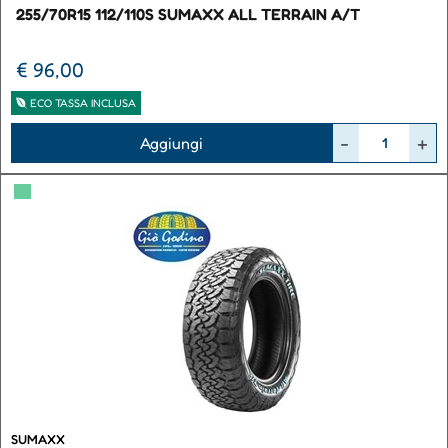
255/70R15 112/110S SUMAXX ALL TERRAIN A/T
€ 96,00
ECO TASSA INCLUSA
Quantità
Aggiungi
▀
SUMAXX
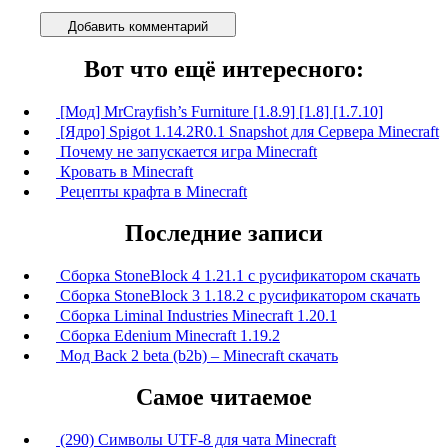
Добавить комментарий
Вот что ещё интересного:
[Мод] MrCrayfish’s Furniture [1.8.9] [1.8] [1.7.10]
[Ядро] Spigot 1.14.2R0.1 Snapshot для Сервера Minecraft
Почему не запускается игра Minecraft
Кровать в Minecraft
Рецепты крафта в Minecraft
Последние записи
Сборка StoneBlock 4 1.21.1 с русификатором скачать
Сборка StoneBlock 3 1.18.2 с русификатором скачать
Сборка Liminal Industries Minecraft 1.20.1
Сборка Edenium Minecraft 1.19.2
Мод Back 2 beta (b2b) – Minecraft скачать
Самое читаемое
(290) Символы UTF-8 для чата Minecraft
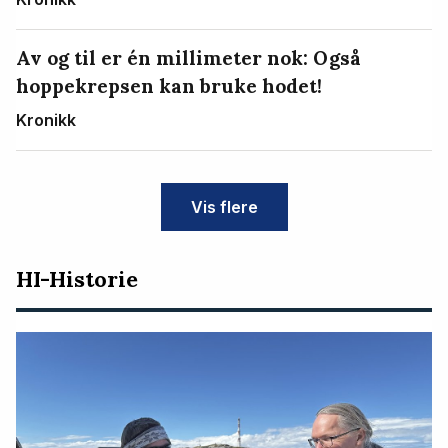
Av og til er én millimeter nok: Også
hoppekrepsen kan bruke hodet!
Kronikk
Vis flere
HI-Historie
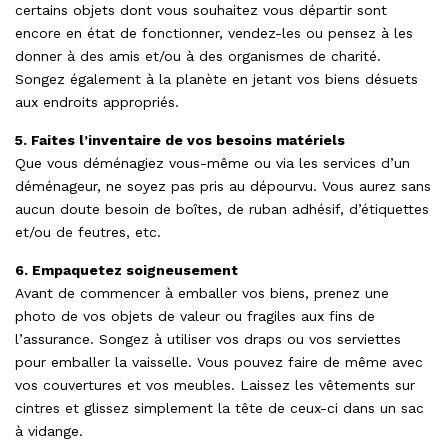
certains objets dont vous souhaitez vous départir sont
encore en état de fonctionner, vendez-les ou pensez à les
donner à des amis et/ou à des organismes de charité.
Songez également à la planète en jetant vos biens désuets
aux endroits appropriés.
5. Faites l’inventaire de vos besoins matériels
Que vous déménagiez vous-même ou via les services d’un
déménageur, ne soyez pas pris au dépourvu. Vous aurez sans
aucun doute besoin de boîtes, de ruban adhésif, d’étiquettes
et/ou de feutres, etc.
6. Empaquetez soigneusement
Avant de commencer à emballer vos biens, prenez une
photo de vos objets de valeur ou fragiles aux fins de
l’assurance. Songez à utiliser vos draps ou vos serviettes
pour emballer la vaisselle. Vous pouvez faire de même avec
vos couvertures et vos meubles. Laissez les vêtements sur
cintres et glissez simplement la tête de ceux-ci dans un sac
à vidange.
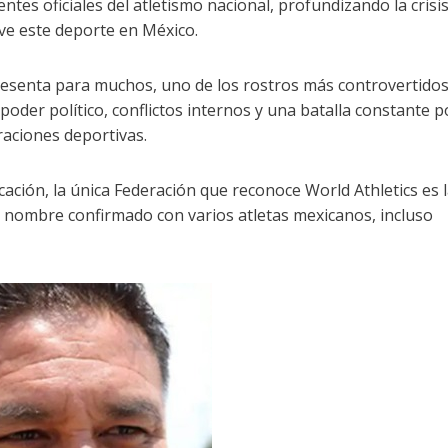
tes oficiales del atletismo nacional, profundizando la crisi
ive este deporte en México.
resenta para muchos, uno de los rostros más controvertidos
oder político, conflictos internos y una batalla constante p
raciones deportivas.
icación, la única Federación que reconoce World Athletics es 
, nombre confirmado con varios atletas mexicanos, incluso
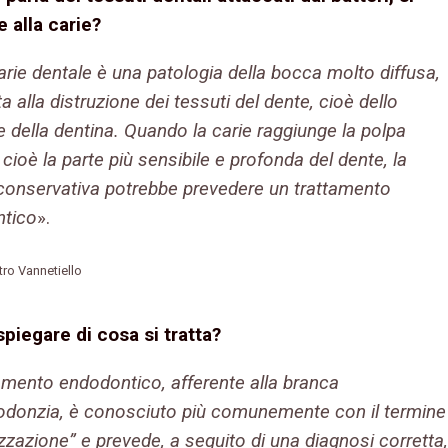
e alla carie?
carie dentale è una patologia della bocca molto diffusa,
a alla distruzione dei tessuti del dente, cioè dello
 della dentina. Quando la carie raggiunge la polpa
 cioè la parte più sensibile e profonda del dente, la
 conservativa potrebbe prevedere un trattamento
tico
».
etro Vannetiello
spiegare di cosa si tratta?
tamento endodontico, afferente alla branca
dodonzia, è conosciuto più comunemente con il termine
izzazione” e prevede, a seguito di una diagnosi corretta,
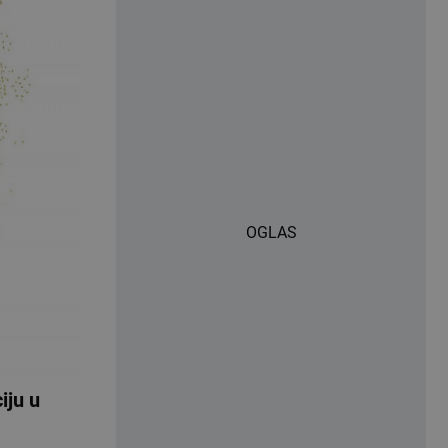
OGLAS
iju u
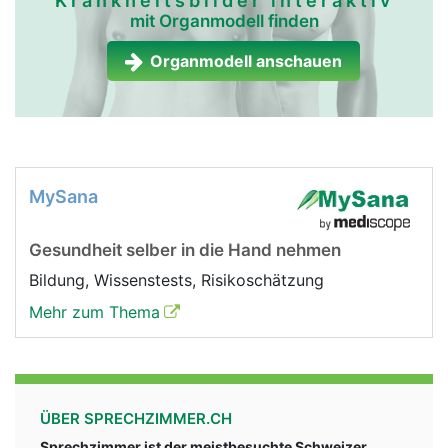
Krankheitsbilder interaktiv
mit Organmodell finden
Organmodell anschauen
MySana
Gesundheit selber in die Hand nehmen
Bildung, Wissenstests, Risikoschätzung
Mehr zum Thema
ÜBER SPRECHZIMMER.CH
Sprechzimmer ist der meistbesuchte Schweizer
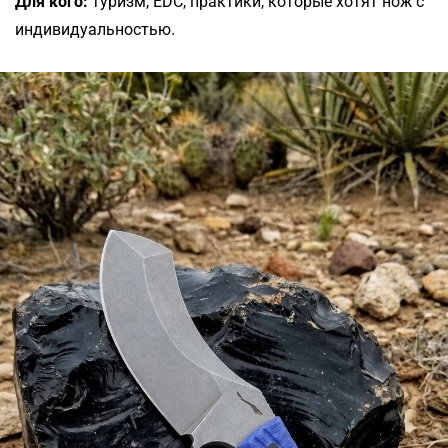
Для кого:
туризм, EDC, практики, которые хотят нож с
индивидуальностью.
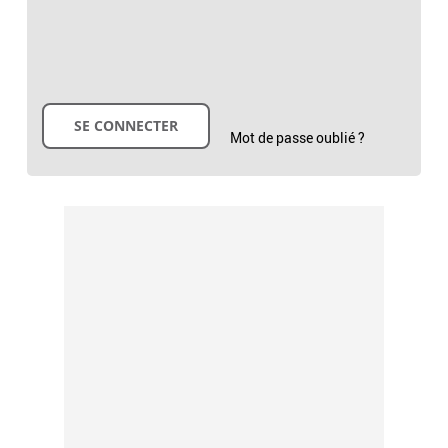
Mot de passe oublié ?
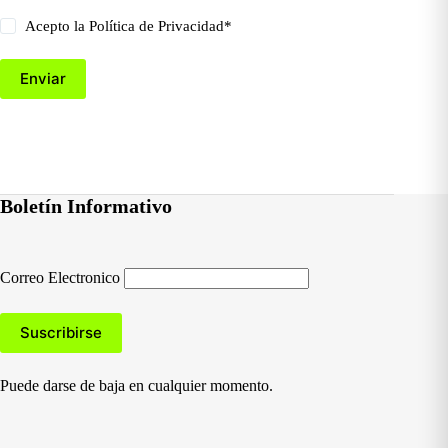
Acepto la
Política de Privacidad
*
Enviar
Boletín Informativo
Correo Electronico
Puede darse de baja en cualquier momento.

◆ Instruction:
List every line in the items above that contains the string "carie". Case counts.

◆ Task result:
e alla carie?
carie dentale è una patologia della bocca molto diffusa,
 della dentina. Quando la carie raggiunge la polpa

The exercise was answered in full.